Nova Scotia Environment is taking the safety of drinking water very seriously. The Nova Scotia Guidelines for Monitoring Public Drinking Water Supplies require that where a chlorine disinfection system is being used, a minimum free chlorine residual of 0.2 mg/L should be measured at all points in the water distribution system and must not exceed 4 mg/L at any time. For some water utilities this may have resulted in having to increase the amount of chlorine being added to the water at the treatment plant beyond what was added in the past.

Before they added chlorine, my water looked, smelled and tasted better.

Even though water may look, smell and taste okay, this does not guarantee that the water is safe because the chemicals and microbes that could make you sick cannot be seen, smelled or tasted.

I don't like the taste of chlorine in my water. What can I do?

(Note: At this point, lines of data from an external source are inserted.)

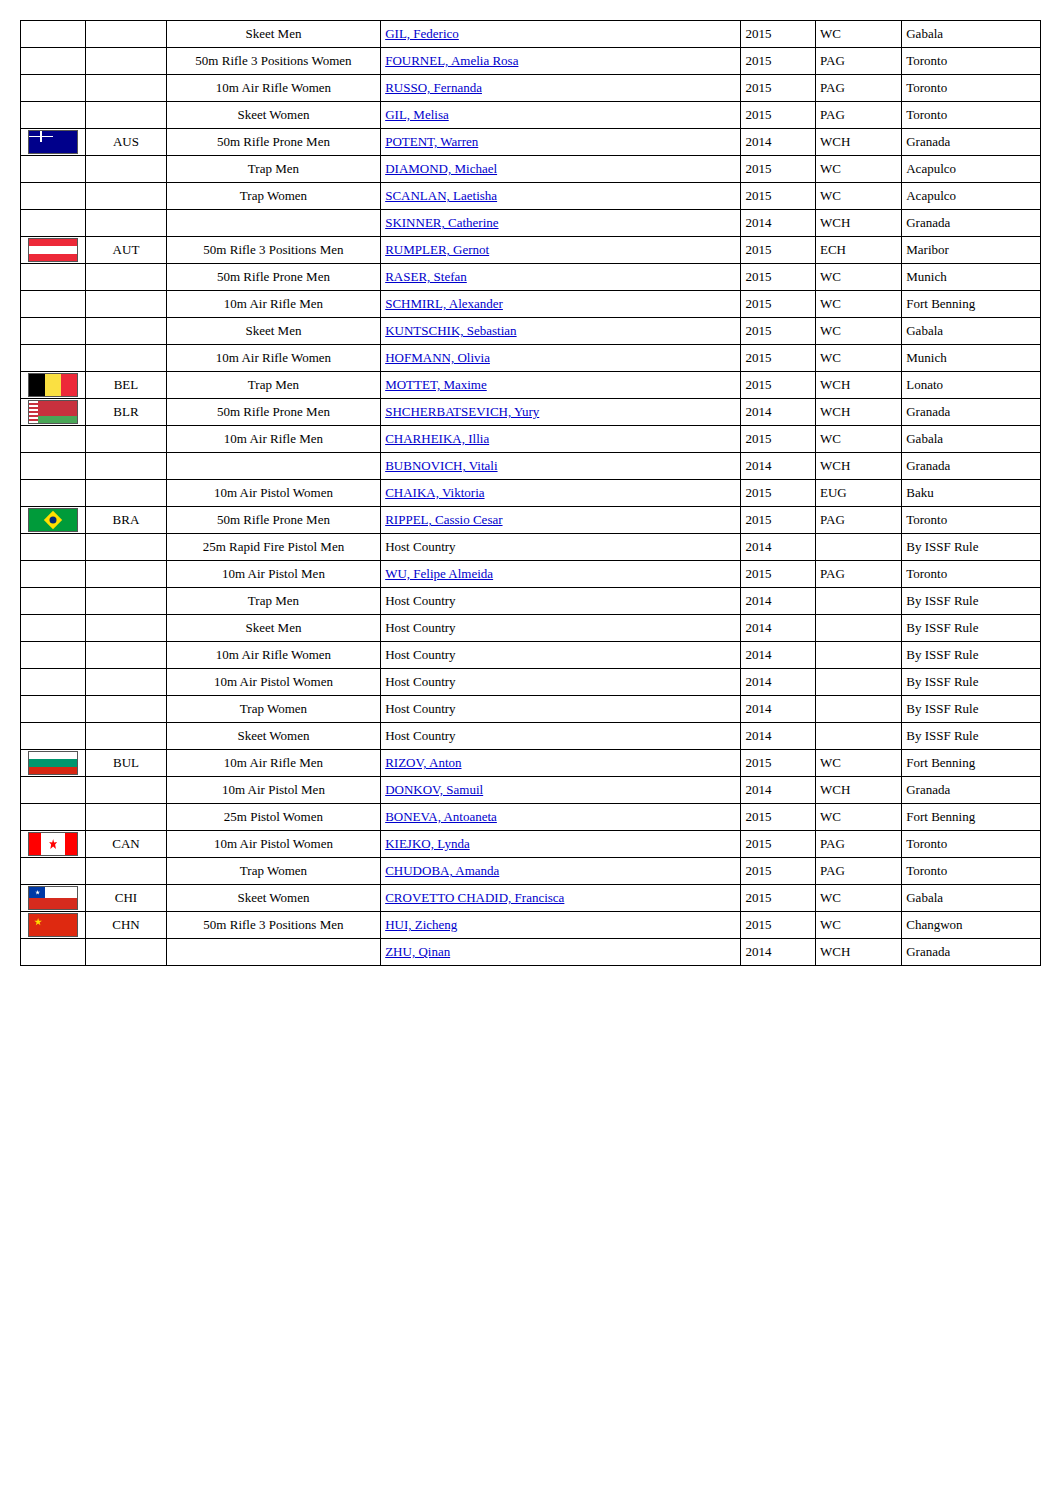| | | Skeet Men | GIL, Federico | 2015 | WC | Gabala |
| | | 50m Rifle 3 Positions Women | FOURNEL, Amelia Rosa | 2015 | PAG | Toronto |
| | | 10m Air Rifle Women | RUSSO, Fernanda | 2015 | PAG | Toronto |
| | | Skeet Women | GIL, Melisa | 2015 | PAG | Toronto |
| | AUS | 50m Rifle Prone Men | POTENT, Warren | 2014 | WCH | Granada |
| | | Trap Men | DIAMOND, Michael | 2015 | WC | Acapulco |
| | | Trap Women | SCANLAN, Laetisha | 2015 | WC | Acapulco |
| | | | SKINNER, Catherine | 2014 | WCH | Granada |
| | AUT | 50m Rifle 3 Positions Men | RUMPLER, Gernot | 2015 | ECH | Maribor |
| | | 50m Rifle Prone Men | RASER, Stefan | 2015 | WC | Munich |
| | | 10m Air Rifle Men | SCHMIRL, Alexander | 2015 | WC | Fort Benning |
| | | Skeet Men | KUNTSCHIK, Sebastian | 2015 | WC | Gabala |
| | | 10m Air Rifle Women | HOFMANN, Olivia | 2015 | WC | Munich |
| | BEL | Trap Men | MOTTET, Maxime | 2015 | WCH | Lonato |
| | BLR | 50m Rifle Prone Men | SHCHERBATSEVICH, Yury | 2014 | WCH | Granada |
| | | 10m Air Rifle Men | CHARHEIKA, Illia | 2015 | WC | Gabala |
| | | | BUBNOVICH, Vitali | 2014 | WCH | Granada |
| | | 10m Air Pistol Women | CHAIKA, Viktoria | 2015 | EUG | Baku |
| | BRA | 50m Rifle Prone Men | RIPPEL, Cassio Cesar | 2015 | PAG | Toronto |
| | | 25m Rapid Fire Pistol Men | Host Country | 2014 | | By ISSF Rule |
| | | 10m Air Pistol Men | WU, Felipe Almeida | 2015 | PAG | Toronto |
| | | Trap Men | Host Country | 2014 | | By ISSF Rule |
| | | Skeet Men | Host Country | 2014 | | By ISSF Rule |
| | | 10m Air Rifle Women | Host Country | 2014 | | By ISSF Rule |
| | | 10m Air Pistol Women | Host Country | 2014 | | By ISSF Rule |
| | | Trap Women | Host Country | 2014 | | By ISSF Rule |
| | | Skeet Women | Host Country | 2014 | | By ISSF Rule |
| | BUL | 10m Air Rifle Men | RIZOV, Anton | 2015 | WC | Fort Benning |
| | | 10m Air Pistol Men | DONKOV, Samuil | 2014 | WCH | Granada |
| | | 25m Pistol Women | BONEVA, Antoaneta | 2015 | WC | Fort Benning |
| | CAN | 10m Air Pistol Women | KIEJKO, Lynda | 2015 | PAG | Toronto |
| | | Trap Women | CHUDOBA, Amanda | 2015 | PAG | Toronto |
| | CHI | Skeet Women | CROVETTO CHADID, Francisca | 2015 | WC | Gabala |
| | CHN | 50m Rifle 3 Positions Men | HUI, Zicheng | 2015 | WC | Changwon |
| | | | ZHU, Qinan | 2014 | WCH | Granada |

Chlorine can impart a taste to the water that some people may not like. This taste does not mean the water is not safe to drink; in fact it is an indication that your water is being properly treated.

Storing water in an uncovered glass container in the fridge overnight will allow the chlorine in the water to dissipate. As well, activated carbon or charcoal filters can remove the background taste of chlorine. It is important to remember that the disinfectant has been removed and the water must be treated like any other food. Keep it covered and use it as quickly as possible.